Her biri kadın hakları alanında yıllardır mücadele eden isimlerden. Evinin bir odasını ofise çevirerek işe başlayan Nebahat Akkoç 90’lı yıllardan bu yana Doğulu kadınlara yardım eli uzatıyor. Gülsun Kanat, 2002’den bu yana Mor Çatı gönüllüsü olarak şiddet başvurusu yapan kadınlara yol gösteriyor. TBMM Kadın-Erkek Fırsat Eşitliği Komisyonu’nun kurulmasında rol alan Gülseren Onanç kurduğu SES Eşitlik ve Dayanışma Derneği’yle toplumdaki her türlü eşitsizliğin giderilmesi için uğraşıyor. Kadın Cinayetlerini Durduracağız Platformu Derneği’nin kurucularından Fidan Ataselim 2010’dan bu yana şiddete ve tacize uğrayan, ‘namus’ ve ‘töre’ bahanesiyle öldürülen kadınlar için görevde. Erkek şiddetinin durdurulması, yasaların etkin uygulanması ve kadınların insanca bir yaşama kavuşması için didinen bu dört kadınla 25 Kasım vesilesiyle konuştuk.

DİPTEN GELEN BİR DEĞİŞİM TALEBİ VAR
Nebahat Akkoç, Kadın Hakları Sivil Toplum Örgütü KAMER Vakfı’nın kurucusu





Türkiye’de yılda 350-400 kadın babası, kardeşi ya da kocası tarafından öldürülüyor. Hâlâ pek çoğumuz eğitim hakkından yararlanamıyor, küçük yaşta evlendiriliyor, şiddet görüyoruz. Ama Türkiye’de kadın hareketinin hiç durmadan mücadele ettiğini, özellikle son yıllarda kazanımlarını korumaya çalışırken yorulduğunu, öfkelendiğini söyleyebilirim.
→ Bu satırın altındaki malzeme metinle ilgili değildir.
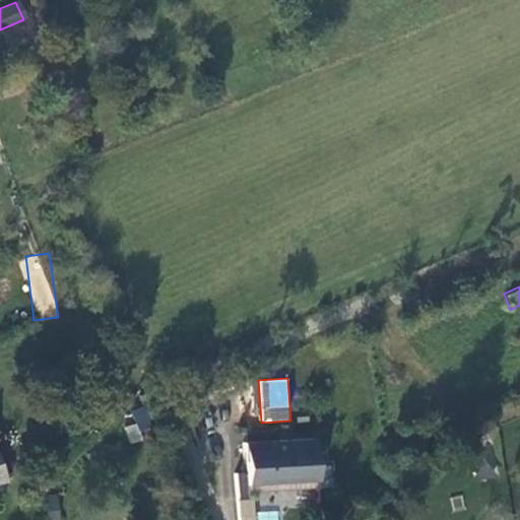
[(246,449),(248,499),(318,495),(314,445),(246,449)]
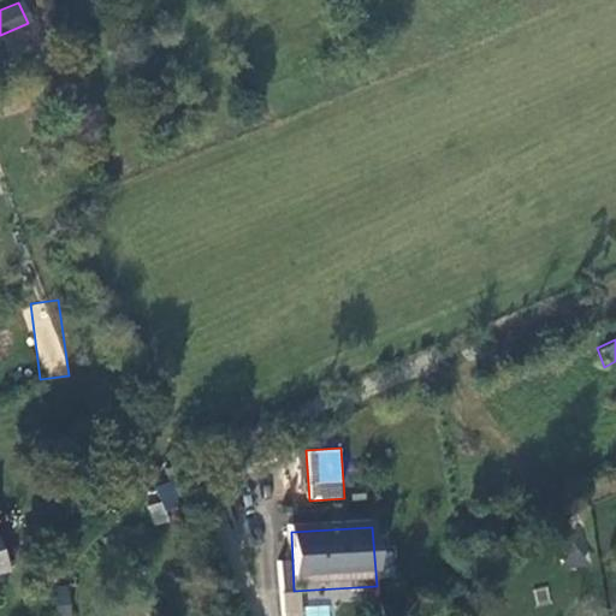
[(54,587),(55,615),(70,615),(70,586),(54,587)]
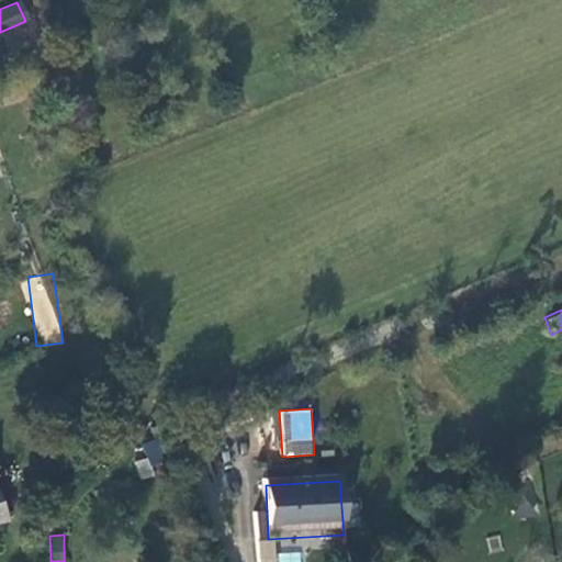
[(257,561),(273,561),(274,553),(258,551),(257,561)]
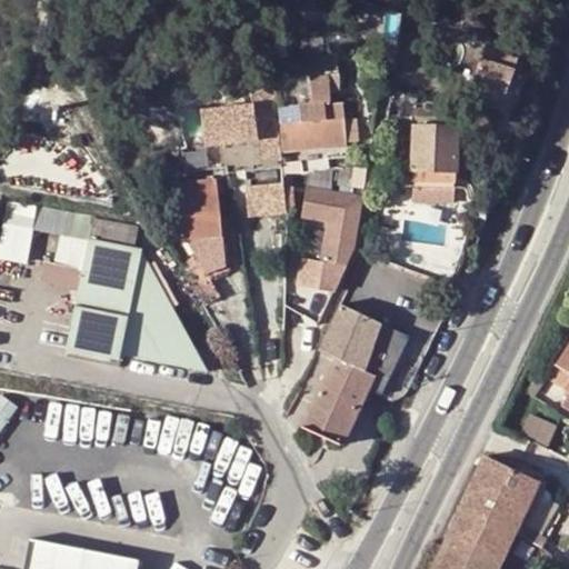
[(323,38),(300,40),(302,58),(325,56),(323,38)]
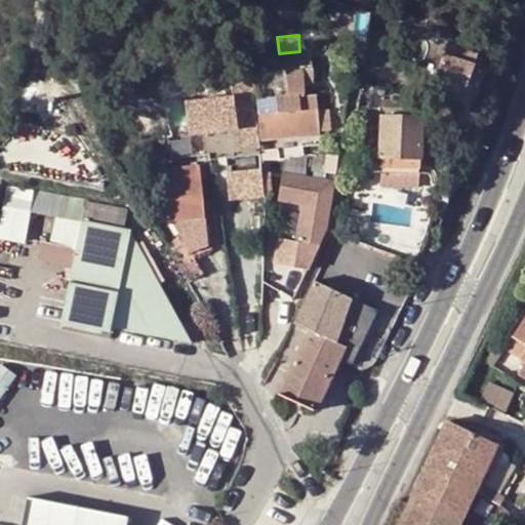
[(466,46),(450,42),(441,74),(469,82),(475,63),(462,56),(466,46)]
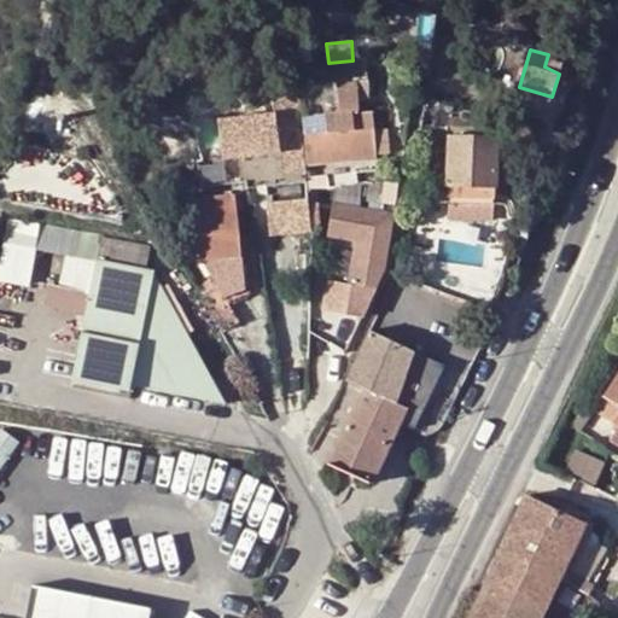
[(301,135),(304,164),(378,159),(378,155),(375,132),(375,129),(374,129),(372,109),(359,110),(357,101),(369,100),(366,62),(337,64),(340,112),(325,114),(326,133),(301,135)]
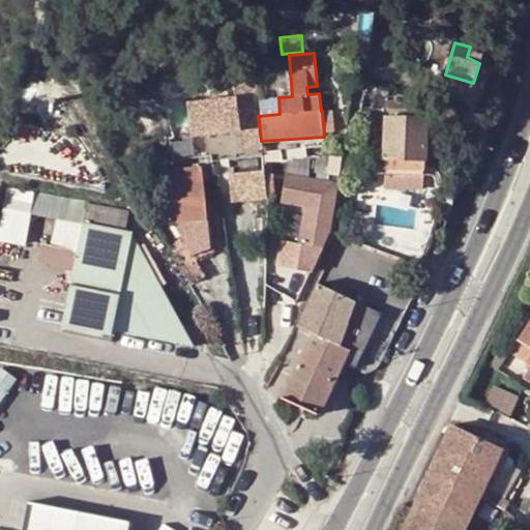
[(261,141),(258,116),(257,99),(254,78),(231,81),(233,100),(185,107),(190,140),(237,133),(240,152),(262,149),(261,141)]
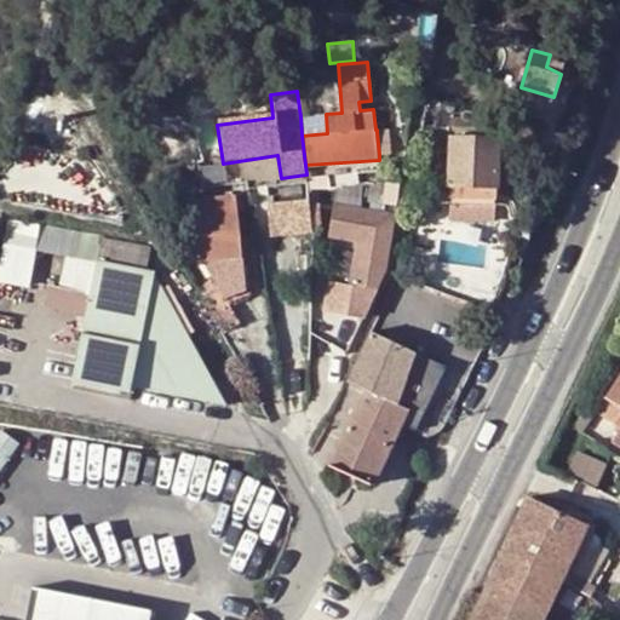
[(326,114),(300,116),(302,136),(327,133),(326,114)]
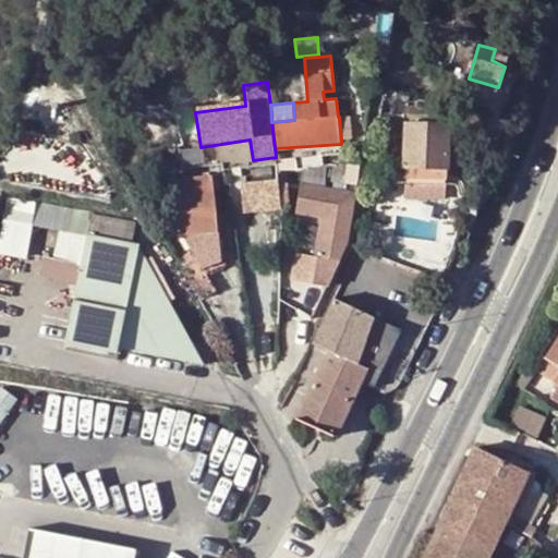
[(339,119),(341,140),(352,140),(350,117),(339,119)]
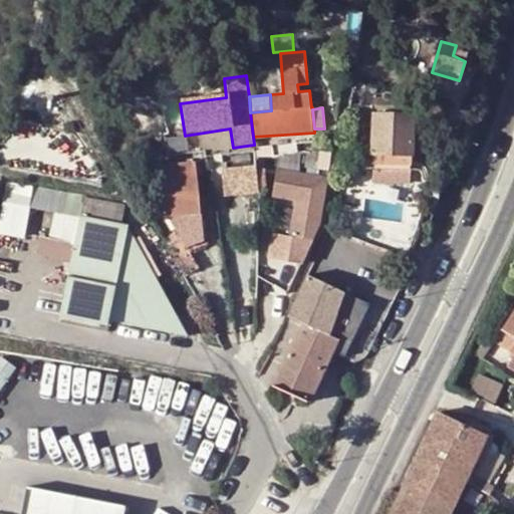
[(416,113),(374,112),(373,155),(414,156),(416,113)]
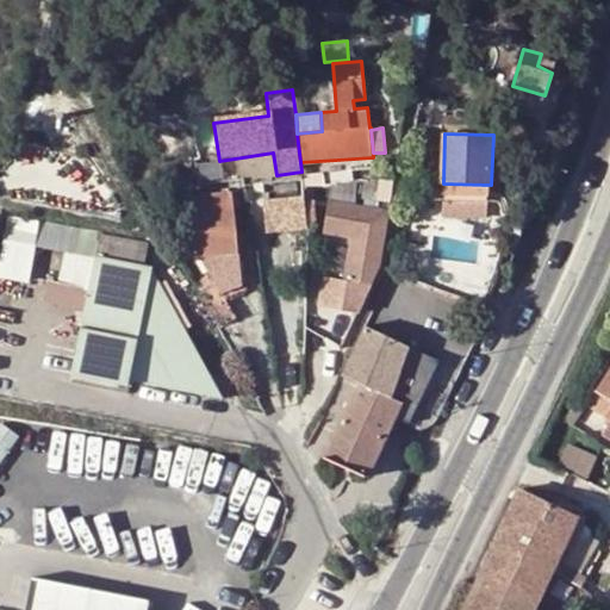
[(375,184),(361,181),(359,199),(373,200),(375,184)]
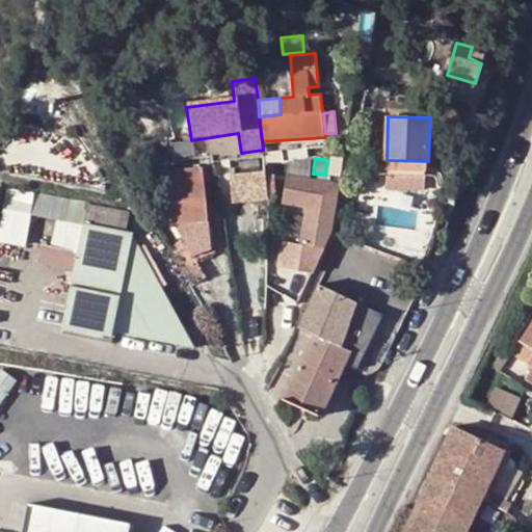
[(387,160),(386,189),(427,191),(428,161),(387,160)]
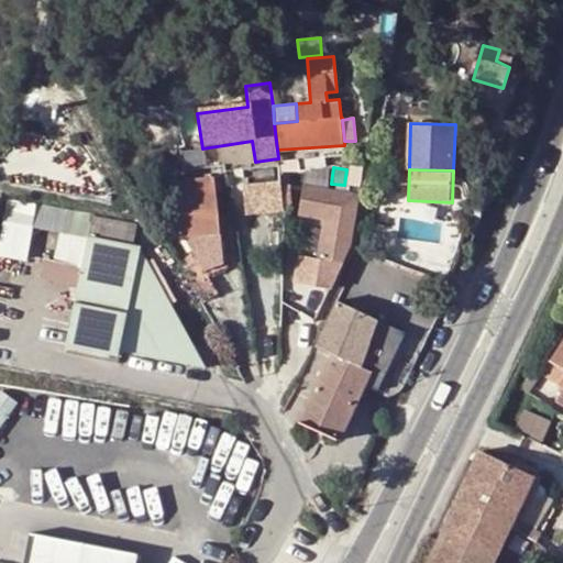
[(176,256),(201,302),(216,294),(203,273),(222,265),(214,178),(181,180),(183,199),(176,201),(178,230),(189,249),(176,256)]
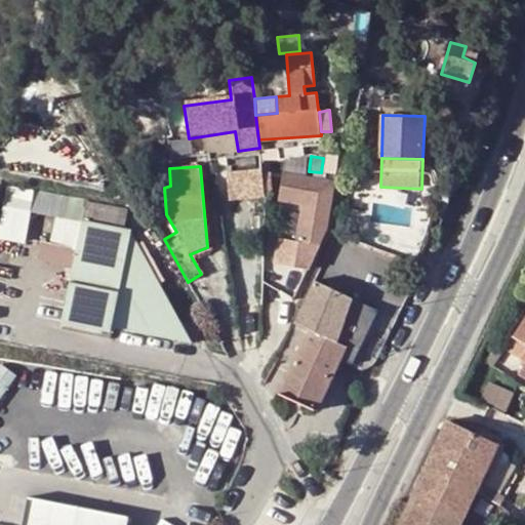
[(235,168),(236,198),(274,196),(272,166),(235,168)]
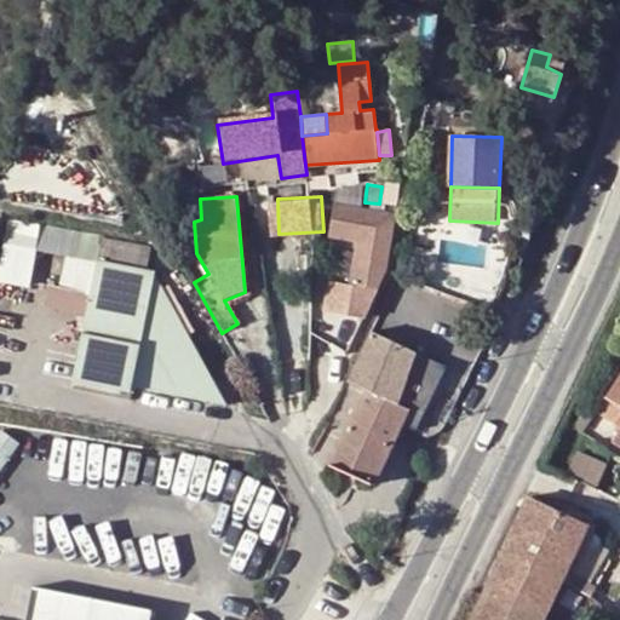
[(395,216),(336,204),(329,234),(360,239),(350,283),(329,280),(323,308),(362,317),(384,270),(395,216)]
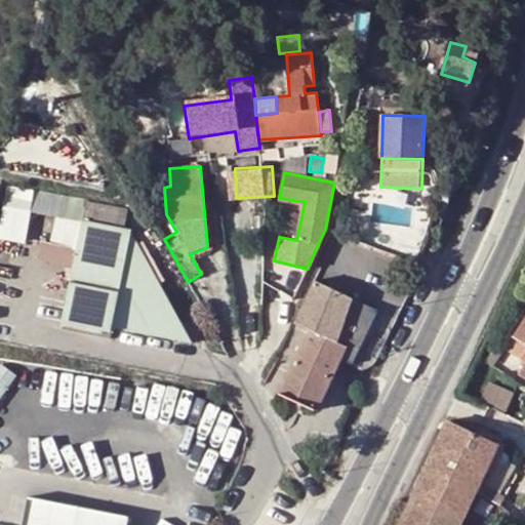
[(83,211),(84,202),(85,198),(8,186),(0,227),(0,238),(23,242),(28,211),(54,215),(49,244),(76,249),(82,218),(86,219),(87,211),(83,211)]
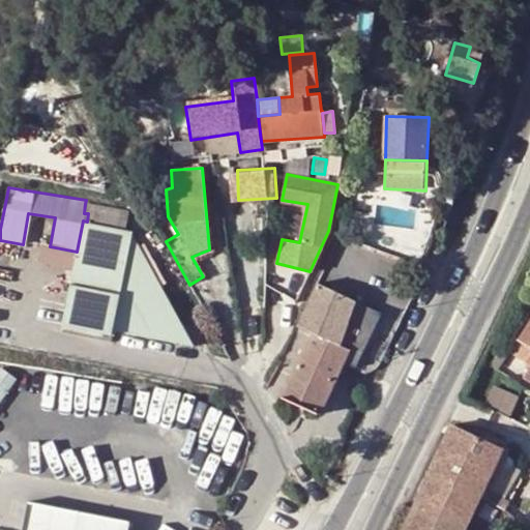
[(88,213),(87,222),(125,229),(128,211),(85,204),(84,213),(88,213)]
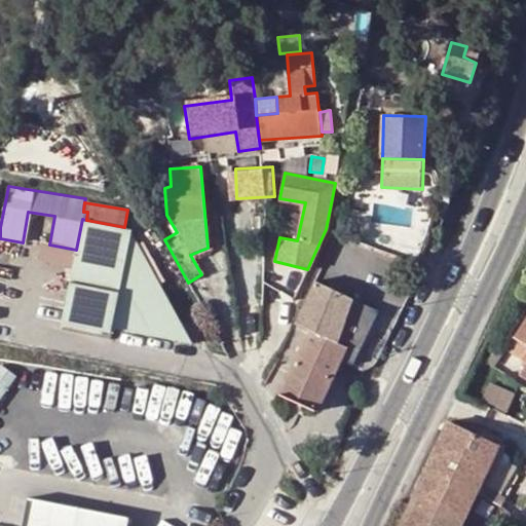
[(76,250),(64,324),(113,332),(114,327),(195,340),(129,228),(124,227),(86,220),(82,219),(76,250)]
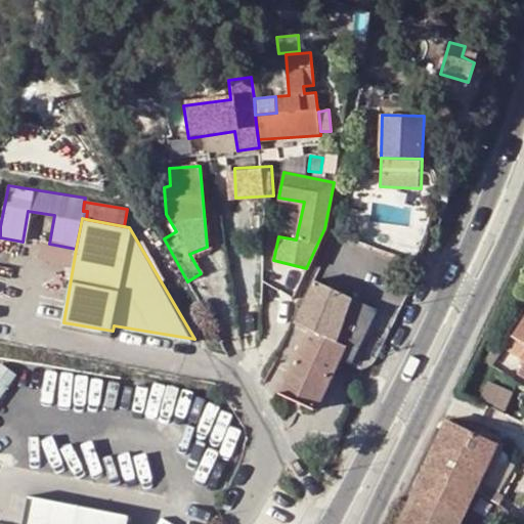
[(383,313),(326,287),(312,280),(293,319),(308,328),(277,392),(313,410),(338,357),(357,366),(383,313)]
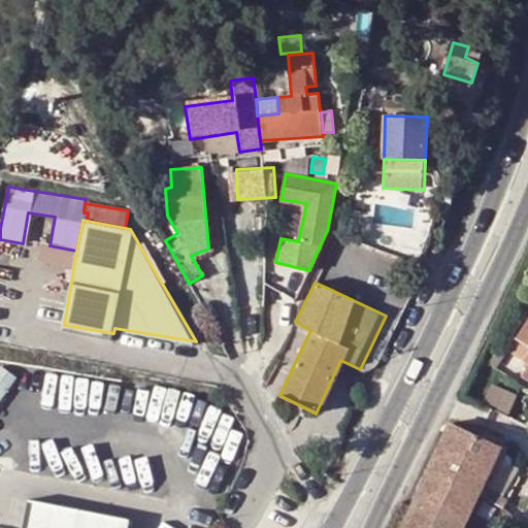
[(527,317),(506,351),(527,365),(527,317)]
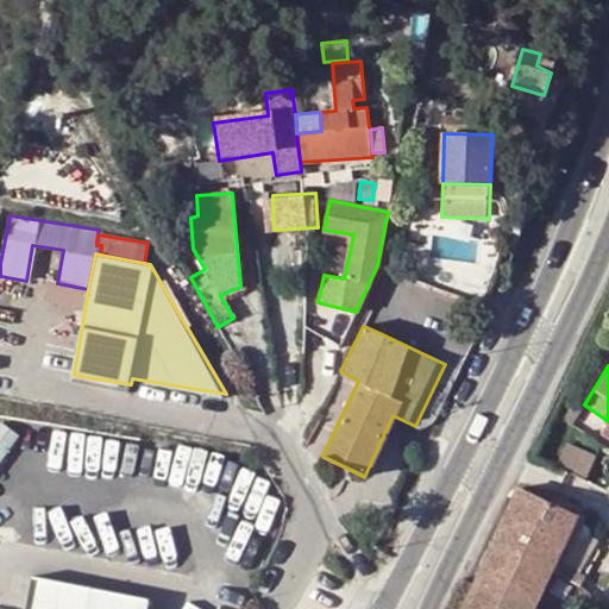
[(565,445),(554,466),(582,479),(591,458),(565,445)]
KAMER, Güneydoğu ve Doğu Anadolu bölgelerinde çalışıyor. Hep kararlı olduk ama korkarak çalıştık. Gözdağı vermeler, tehditler... ‘Namus’ adına işlenen cinayetler konusunda çalışırken cesedi bulunan pek çok kadının kimliği tespit edilemiyordu. Fark ettik ki kız çocuklarının nüfus kaydı yapılmıyor. Kız çocuklarının nüfusa kaydedilmesi konusunda çok çaba harcadık. Son 10 yıldır kimliksiz bir kadın ya da kız çocuğu tespit etmedik.

Eskiden sığınma evleri, Sosyal Hizmetler ve Çocuk Esirgeme Kurumu’na (SHÇEK) bağlıydı. Mesai bitimine yakın saatlerde “Mesai bitti, yarın gelin” diyorlardı. Kadınları koruma işini kadın kuruluşları üstleniyordu. Elbette hâlâ pek çok sorun var ama şimdi kadınlar sokakta kalmıyor, günün her saatinde sığınacak yer bulabiliyorlar.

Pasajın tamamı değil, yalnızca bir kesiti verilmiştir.